One of the toughest things about being an anesthesiologist is that we are always striving to give the perfect anesthesia. I guess you could call us the Goldilocks of the operating room. You never want to do too little or too much for the patient. If your practice deviates to either extreme, you will be doing your patients a disservice. Let me give you some examples.
First, let's take general anesthesia. It is considered one of the most important developments in the history of medicine. Yet despite over a century of use, its application can still be extremely challenging. While modern anesthesia machines are leaps ahead of the old copper kettle, it still harder to use than a toaster. It still takes years of training and experience to judge just the right level of anesthesia to give. If you allow too little anesthesia, you'll be hearing from the patient's lawyers about how the patient suffered surgical recall and remembered feeling every slice of the scalpel on her body while she was totally paralyzed. Give too much anesthesia and the patient's blood pressure could bottom out, causing a heart attack or a stroke. It is not an easy balance to maintain during the course of an operation.
How about pain control? We anesthesiologists are considered experts at relieving pain since, well, we invented the field way back when. But it is no easier now than a hundred years ago to give just the right dose of analgesics to make the patient comfortable. Every patient has a unique level of pain tolerance that no computer model can replicate. We have all experienced the anxiety of having a patient screaming in pain in the recovery room despite having been given twelve milligrams of hydromorphone in the past one hour. At the opposite extreme you might give a patient half a milligram of hydromorphone and suddenly the patient goes apneic and you're calling for the Ambu bag and a bolus of naloxone. Pain management is tricky as hell to do perfectly but that is often what is required of anesthesiologists.

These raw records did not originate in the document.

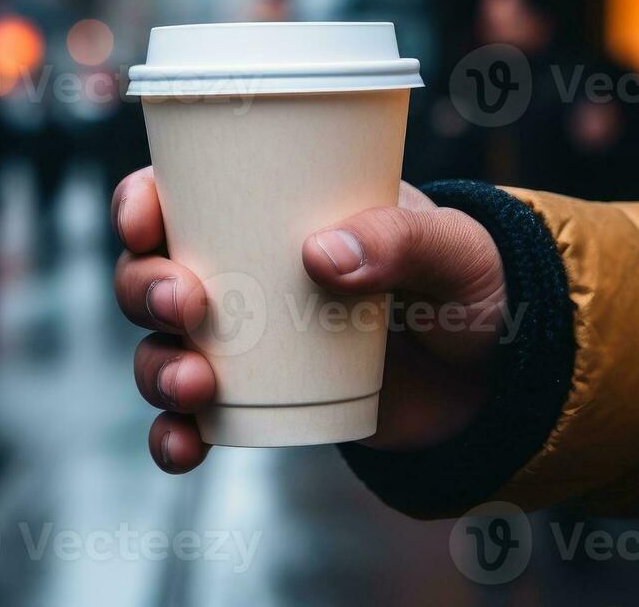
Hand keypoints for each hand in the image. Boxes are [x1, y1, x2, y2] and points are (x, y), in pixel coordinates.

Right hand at [111, 167, 507, 472]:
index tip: (147, 221)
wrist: (497, 377)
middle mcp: (243, 274)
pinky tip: (185, 446)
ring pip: (159, 348)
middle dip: (144, 288)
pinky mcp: (258, 403)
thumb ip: (404, 239)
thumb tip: (322, 255)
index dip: (140, 202)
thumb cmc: (471, 286)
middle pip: (150, 273)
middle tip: (186, 304)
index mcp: (274, 210)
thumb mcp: (454, 248)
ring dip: (156, 366)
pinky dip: (174, 436)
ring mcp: (246, 343)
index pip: (181, 192)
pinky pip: (193, 422)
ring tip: (196, 384)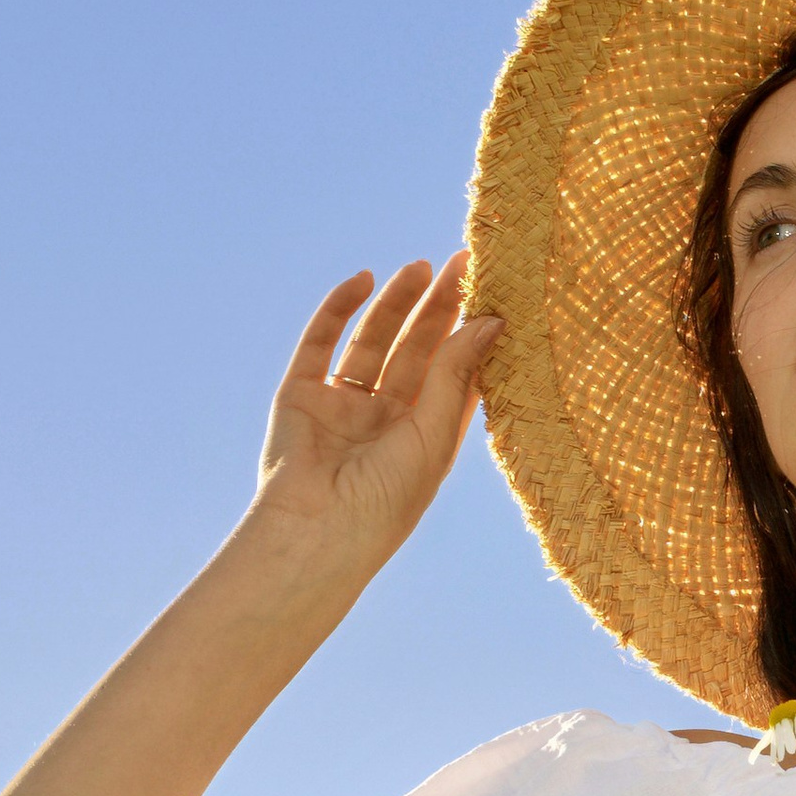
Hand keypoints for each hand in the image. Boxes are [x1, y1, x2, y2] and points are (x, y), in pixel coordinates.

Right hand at [252, 257, 502, 565]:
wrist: (316, 532)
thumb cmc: (387, 501)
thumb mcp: (432, 435)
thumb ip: (454, 373)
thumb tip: (490, 319)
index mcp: (424, 436)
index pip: (452, 374)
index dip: (470, 335)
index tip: (494, 293)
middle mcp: (385, 419)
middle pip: (416, 350)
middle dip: (438, 308)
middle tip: (463, 263)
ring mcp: (342, 405)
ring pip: (373, 340)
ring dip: (396, 303)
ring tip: (421, 266)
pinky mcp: (301, 395)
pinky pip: (321, 342)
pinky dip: (339, 309)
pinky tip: (364, 279)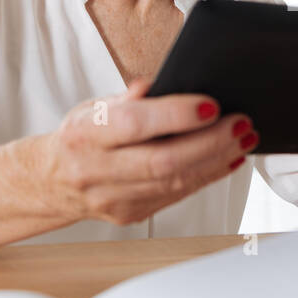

Let's not forget the complex business of blood transfusions. In this age of scarce blood supplies and possible viral transmissions, it is vital that just the right amount of blood be given to a patient. We are always trying to keep the patient's hematocrit around thirty for the best combination of oxygen carrying capacity and blood viscosity. We do this even though we may be giving the patient liters of crystalloid fluids while the surgeon is losing hundreds of cc's of blood at the same time. If we transfuse too little blood the patient could die from hemorrhage or end organ failure. Give too much blood and the hospital starts questioning you on the waste of this precious resource. Transfusing blood products is not to be taken lightly.
These are just a few examples of why anesthesiologists need to be perfectionists. There is little room in this field for approximations. Unlike internists who can keep adding antihypertensives to a patient until the blood pressure is just right, we usually have only one shot at doing right by the patient. We don't have days or weeks to fine tune our treatment plan. Surprisingly we are successful more often than not. It is not often that I go home at night and worry myself sick over what I could have done differently. Of course there are always cases where I ruminate for hours on the what ifs of a particular case. But these are the exceptions, not the rule.
So if your idea of practicing medicine is to sit in the doctor's lounge, drink coffee, and munch on a Krispy Kreme while discussing patient histories with your fellow physicians for hours on end, anesthesiology is probably not for you. We like our colleague fast thinking, resolute, and faultless. Because our patients demand nothing less than that from us.